Menurut DR. Dr. Erlina Burhan MSc. Sp.P(K), selaku Pengurus Perhimpunan Dokter Spesialis Paru Indonesia (PDPI), jumlah perokok di Indonesia termasuk perokok elektronik memasuki level yang sangat mengkhawatirkan. Dikutip dari data Organisasi Kesehatan Dunia (WHO), Prevalence of Tobacco Smoking tahun 2022, jumlah perokok Indonesia menempati posisi ke-13 dari seluruh jumlah perokok di dunia. Secara total, ada 37,90 populasi atau 53,7 juta jiwa di Indonesia adalah perokok. Angka ini makin memprihatinkan karena rata-rata perokok tersebut adalah pemula yakni perokok usia anak dan remaja.
Perokok muda khususnya anak dan remaja kini yang mencoba rokok elektronik. Adapun sampai Juli 2022, jumlah perokok elektronik di Indonesia mencapai 2,2 juta orang.
Menurut dr. Erlina, rokok elektronik atau vape berbeda dengan rokok konvensional karena tidak menggunakan atau membakar daun tembakau melainkan mengubah cairan menjadi uap yang dihisap ke paru-paru. Meski demikian, kandungan rokok elektronik menyerupai rokok pada umumnya (nikotin).

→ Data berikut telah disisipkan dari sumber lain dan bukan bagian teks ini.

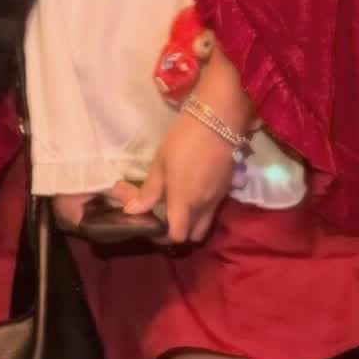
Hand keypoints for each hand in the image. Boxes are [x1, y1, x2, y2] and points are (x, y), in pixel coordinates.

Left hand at [114, 115, 235, 245]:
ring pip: (205, 223)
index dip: (163, 236)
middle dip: (179, 231)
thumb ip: (148, 191)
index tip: (151, 224)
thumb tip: (132, 211)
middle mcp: (203, 206)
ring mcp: (217, 199)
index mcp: (184, 201)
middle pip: (193, 235)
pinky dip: (202, 209)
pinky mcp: (226, 189)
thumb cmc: (183, 140)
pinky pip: (213, 209)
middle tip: (165, 215)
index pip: (177, 236)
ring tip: (177, 203)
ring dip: (192, 221)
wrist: (217, 122)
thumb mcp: (160, 163)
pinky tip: (192, 190)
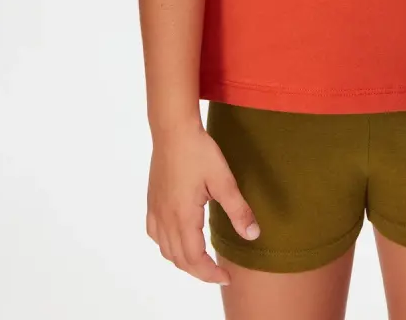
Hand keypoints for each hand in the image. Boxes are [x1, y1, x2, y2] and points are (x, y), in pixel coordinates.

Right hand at [146, 119, 260, 285]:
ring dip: (183, 260)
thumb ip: (238, 210)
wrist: (173, 129)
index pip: (194, 259)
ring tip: (202, 260)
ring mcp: (156, 210)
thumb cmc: (199, 152)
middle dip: (199, 272)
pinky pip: (155, 234)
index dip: (210, 273)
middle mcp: (165, 219)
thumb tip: (252, 235)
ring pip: (165, 249)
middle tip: (218, 273)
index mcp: (183, 218)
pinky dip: (167, 245)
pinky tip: (177, 238)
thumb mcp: (224, 180)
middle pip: (179, 259)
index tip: (227, 277)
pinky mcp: (152, 200)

Secara rinci, vape yang ditemukan mengandung sabu memang memiliki cara kerja seperti berikut.
Vape merupakan alat untuk inhalasi nikotin, dengan perisa, dan zat kimia lain yang akan masuk ke paru-paru. Alat ini memiliki tiga komponen yakni; baterai, pemanas, dan tabung untuk mengisi liquid.
Adapun cairan liquid ini mengandung nikotin, propylene, glikol, gliserin, dan zat perisa. Ketika vape dihirup, e-liquid ini dipanaskan dan menjadi gas yang akan masuk ke paru-paru.
Lebih lanjut, dr. Erlina mengingatkan, jika muncul klaim bahwa rokok elektronik jauh lebih aman dan sehat dari rokok konvensional maka klaim itu adalah sesat. Pasalnya, menghirup 30 kali vape dapat mencapai kadar nikotin 1 mg sama seperti yang dihantarkan 1 rokok konvensional. Bahkan, ada sejumlah kandungan berbahaya lain yang patut diperhatikan oleh konsumen yakni; logam, heavymetals, formaldehide, aldehyde, nitrosamin (TSNa), silikat dan nanopartikel yang dapat masuk ke bagian paling dalam paru, dan yang paling penting adalah particulate matter (PM).
“Artinya ada potensi toksisitas karena rokok elektronik. Nikotin, menyebabkan adiksi. Glikol dan gliserol mengakibatkan iritasi saluran pernapasan dan paru-paru, aldehyde dan formaldehyde menyebabkan inflamasi paru dan karsinogen. Logam dan heavymetal menyebabkan inflamasi pada paru, jantung, dan kerusakan sistemik sel dan karsonigenik. Sementara particulate matter juga menyebabkan inflamasi paru, jantung, dan sistemik menyebabkan karsinogenik,” ungkap dr. Erlina.
Oleh karena itu, dr. Erlina menegaskan rokok elektrik tidak dapat dikatakan aman, dan disarankan tidak digunakan sampai terbukti aman.
“Rokok elektrik tidak direkomendasikan untuk modalitas berhenti merokok,” pungkasnya.